Da redação
As novas tarifas impostas pelos Estados Unidos ao Brasil passam a valer nesta quarta-feira, após o Escritório do Representante Comercial dos EUA concluir investigação que acusou práticas “irrazoáveis”. O senador Flávio Bolsonaro (PL-RJ) alertou em carta que as medidas favorecem politicamente o presidente Luiz Inácio Lula da Silva (PT), segundo comunicado dele ao órgão americano, no qual pediu o adiamento da decisão por 180 dias.
Pesquisas qualitativas do Instituto Democracia em Xeque, conduzidas por Beto Vasques com eleitores indecisos de Minas Gerais, Bahia e São Paulo, indicam que o tarifaço ameaça o orçamento dessa parcela do eleitorado, que atribui responsabilidade principal ao ex-presidente Donald Trump. Segundo Vasques, há críticas a Flávio Bolsonaro, por explorar a proximidade com Trump, e a Lula, por suposta falta de negociação.
Levantamento Quaest divulgado no dia 16 de julho mostra que 51% dos eleitores concordam com Lula ao responsabilizar Flávio Bolsonaro pelas tarifas, enquanto 30% apoiam a versão do senador. Os resultados prévios já indicavam melhora na avaliação do presidente entre os indecisos. O diretor da Quaest, Felipe Nunes, avalia que conflitos internos na base bolsonarista, especialmente envolvendo Michelle Bolsonaro, têm causado maior impacto negativo a Flávio do que as tarifas.

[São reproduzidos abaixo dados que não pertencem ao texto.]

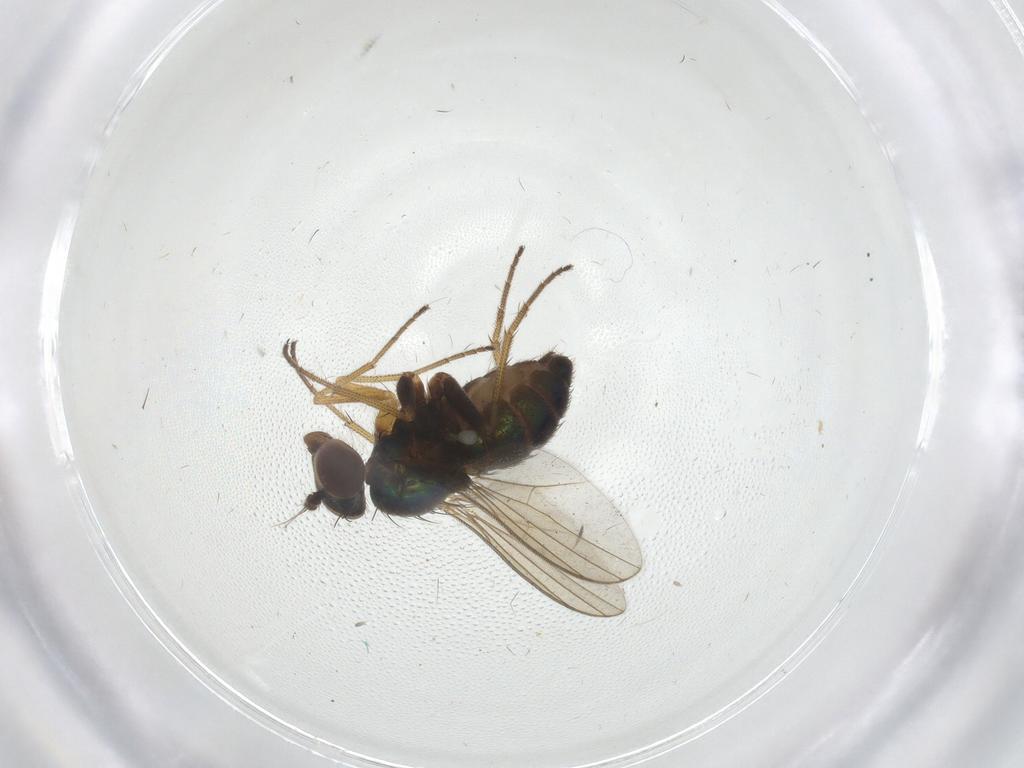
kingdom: Animalia
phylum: Arthropoda
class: Insecta
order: Diptera
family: Dolichopodidae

O contexto atual difere do primeiro tarifaço, quando a família Bolsonaro apoiou publicamente as taxas. Agora, Flávio tenta se posicionar contra as medidas, que derivam de investigação comercial formal dos Estados Unidos. Em maio, a decisão do governo Trump de classificar o PCC e o Comando Vermelho como organizações terroristas complicou ainda mais a relação entre Brasil e EUA, segundo análise do cientista político Sergio Simoni Junior, professor da Universidade de São Paulo.